L’enjeu d’une politique nationale est mis en exergue, tout autant que les échelles locales et les « terroirs ». Le RN propose donc de renommer les Journées Européennes du Patrimoine en Journées nationales du patrimoine. Le champ lexical de l’échelle locale est présent dans l’ensemble du texte, de manière imprécise – et donc consensuel.
Enfin, le programme Patrimoine mentionne l’importance de la « culture française » pour les jeunes, avec la « création d’un service national du patrimoine de 6 mois renouvelable, ouvert aux jeunes de 18 à 24 ans sur la base du volontariat (restauration, protection et valorisation du patrimoine culturel et naturel de la France), en échange d’une indemnité identique à celle du service civique. » Il s’agit d’une annonce politique, les associations de conservation du patrimoine pouvant déjà faire l’objet de l’accueil de jeunes en service civique. Dans sa logique, le Rassemblement national propose que « le patrimoine [soit] appris à l’école, car il est l’incarnation de l’histoire nationale », sans expliquer en quoi les programmes scolaires actuelles n’incluent pas ledit patrimoine…

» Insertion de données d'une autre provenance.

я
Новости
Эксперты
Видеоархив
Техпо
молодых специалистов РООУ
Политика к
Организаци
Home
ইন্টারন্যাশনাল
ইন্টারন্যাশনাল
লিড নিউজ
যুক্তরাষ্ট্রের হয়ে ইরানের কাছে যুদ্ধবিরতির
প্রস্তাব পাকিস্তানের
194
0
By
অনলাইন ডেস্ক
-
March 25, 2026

Réduction de la culture au patrimoine, réformes en faveur des propriétaires privés, oubli des classes moyennes et populaires… à vrai dire, le livret « patrimoine » ne surprendra que ceux qui ont fermé les yeux sur le tournant patronal du RN.
Notes :
1 Savoy, B. (2017). Objets du désir, désir d’objets. Fayard/Collège de France ;
Laffite, M.-P., Gantier, O. (1989). 1789, le patrimoine libéré : 200 trésors entrés à la Bibliothèque nationale de 1789 à 1799. Bibliothèque nationale de France.

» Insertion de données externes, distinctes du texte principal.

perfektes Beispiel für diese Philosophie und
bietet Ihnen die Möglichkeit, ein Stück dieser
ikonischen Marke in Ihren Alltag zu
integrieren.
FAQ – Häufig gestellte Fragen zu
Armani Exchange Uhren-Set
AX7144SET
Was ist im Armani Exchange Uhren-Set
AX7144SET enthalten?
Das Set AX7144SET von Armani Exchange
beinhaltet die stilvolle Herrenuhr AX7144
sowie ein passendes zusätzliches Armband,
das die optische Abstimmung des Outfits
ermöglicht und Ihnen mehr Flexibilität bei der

2 EPV : le label « entreprise du patrimoine vivant » (EPV), créé par la loi du 2 août 2005 en faveur des petites et moyennes entreprises (article 23) distingue les entreprises d’exception, tant artisanales qu’industrielles, dans tous les secteurs dont ceux de la gastronomie ou des parfums qui ne figurent pas dans les métiers d’art auxquels la notion de temporalité de la production, ou de la création est attaché. Il permet aux entreprises labélisées de bénéficier du crédit d’impôt métiers d’art.
3 Sanchez. “« Taxes sur le rêve » et « impôts régressifs », les jeux d’argent et de hasard, une manne pour l’Etat.” Le Monde.fr, 27 Dec. 2023 ; Berret, Sébastien, and Virve Marionneau. “Les jeux de hasard et d’argent, un impôt régressif ?” Sciences du jeu, no. 13, July 2020.